Good populations also thrive in in the flat fertile farmland of the Arkansas River Valley that lies between the Ozark and Ouachita Mountains in the west-central part of the state, and in the Red River Valley in the southwestern counties. The mountainous regions of Arkansas contain the least numbers. Researcher David Clark is asking people to report known barn owl roosts in mountainous Northwest Arkansas. He can be contacted at (501) 590-9559 or by e-mail at email@example.com.
Karen Rowe, biologist for Arkansas Game and Fish Commission, reports “Barn owls in Arkansas nest in old metal grain bins, buildings with grain driers, combines parked in sheds, deer blinds, you name it.” Eggs are usually laid between February and June.

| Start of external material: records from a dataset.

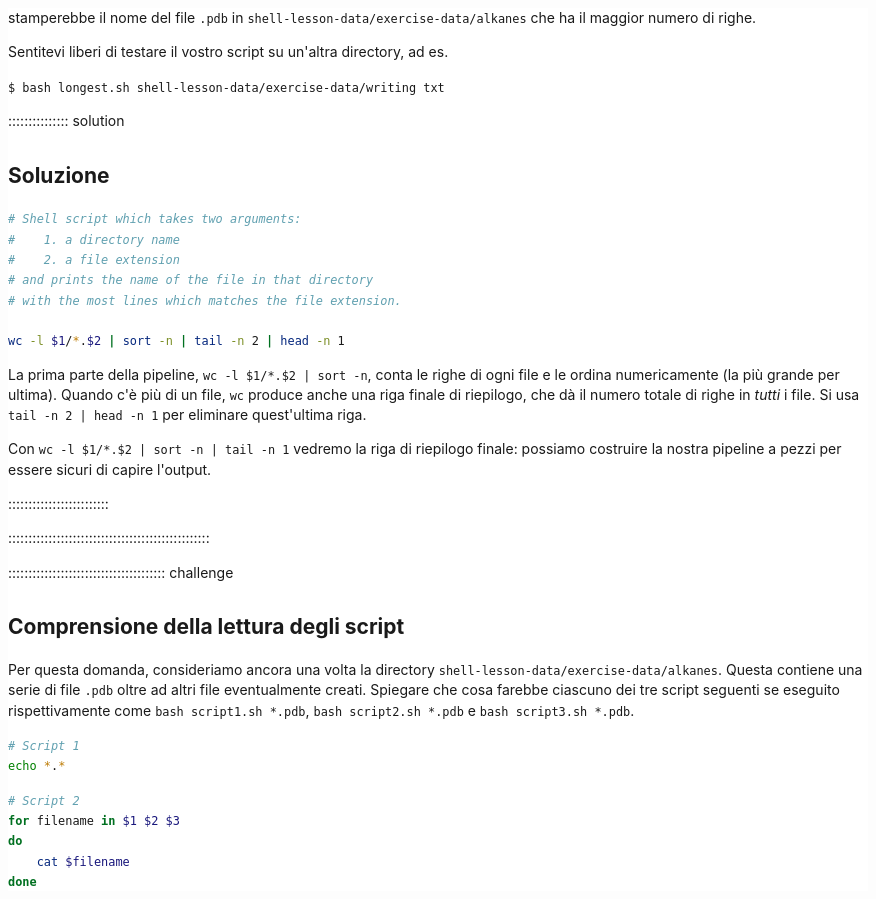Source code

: stamperebbe il nome del file `.pdb` in `shell-lesson-data/exercise-data/alkanes` che ha il maggior numero di righe.

Sentitevi liberi di testare il vostro script su un'altra directory, ad es.

```bash
$ bash longest.sh shell-lesson-data/exercise-data/writing txt
```

::::::::::::::: solution

## Soluzione

```bash
# Shell script which takes two arguments:
#    1. a directory name
#    2. a file extension
# and prints the name of the file in that directory
# with the most lines which matches the file extension.

wc -l $1/*.$2 | sort -n | tail -n 2 | head -n 1
```

La prima parte della pipeline, `wc -l $1/*.$2 | sort -n`, conta le righe di ogni file e le ordina numericamente (la più grande per ultima). Quando c'è più di un file, `wc` produce anche una riga finale di riepilogo, che dà il numero totale di righe in *tutti* i file. Si usa `tail -n 2 | head -n 1` per eliminare quest'ultima riga.

Con `wc -l $1/*.$2 | sort -n | tail -n 1` vedremo la riga di riepilogo finale: possiamo costruire la nostra pipeline a pezzi per essere sicuri di capire l'output.

:::::::::::::::::::::::::

::::::::::::::::::::::::::::::::::::::::::::::::::

::::::::::::::::::::::::::::::::::::::: challenge

## Comprensione della lettura degli script

Per questa domanda, consideriamo ancora una volta la directory `shell-lesson-data/exercise-data/alkanes`. Questa contiene una serie di file `.pdb` oltre ad altri file eventualmente creati. Spiegare che cosa farebbe ciascuno dei tre script seguenti se eseguito rispettivamente come `bash script1.sh *.pdb`, `bash script2.sh *.pdb` e `bash script3.sh *.pdb`.

```bash
# Script 1
echo *.*
```

```bash
# Script 2
for filename in $1 $2 $3
do
    cat $filename
done
```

Analysis of 338 pellets from the Holla Bend National Wildlife Refuge in western Arkansas revealed 46.8% cotton rats, 14.2% woodland voles, and 13% marsh rice rats. A smaller sample from eastern Arkansas showed bog lemmings, cotton rats, and voles consumed in that order. However, keep in mind that barn owls will prey upon whatever nocturnal rodent is most prevalent locally.
Post Model Barn Owl Box
Though barn owl numbers are good in many areas, the barn owl is still considered a species of concern here, and residents are encouraged to erect nest boxes to help with their numbers since often the limiting factor to their success is the availability of suitable nesting sites. The rice fields, vineyards, orchards, and row crop farmers of Arkansas could well benefit from nest box programs erected to help reduce rodent pressure on their crops.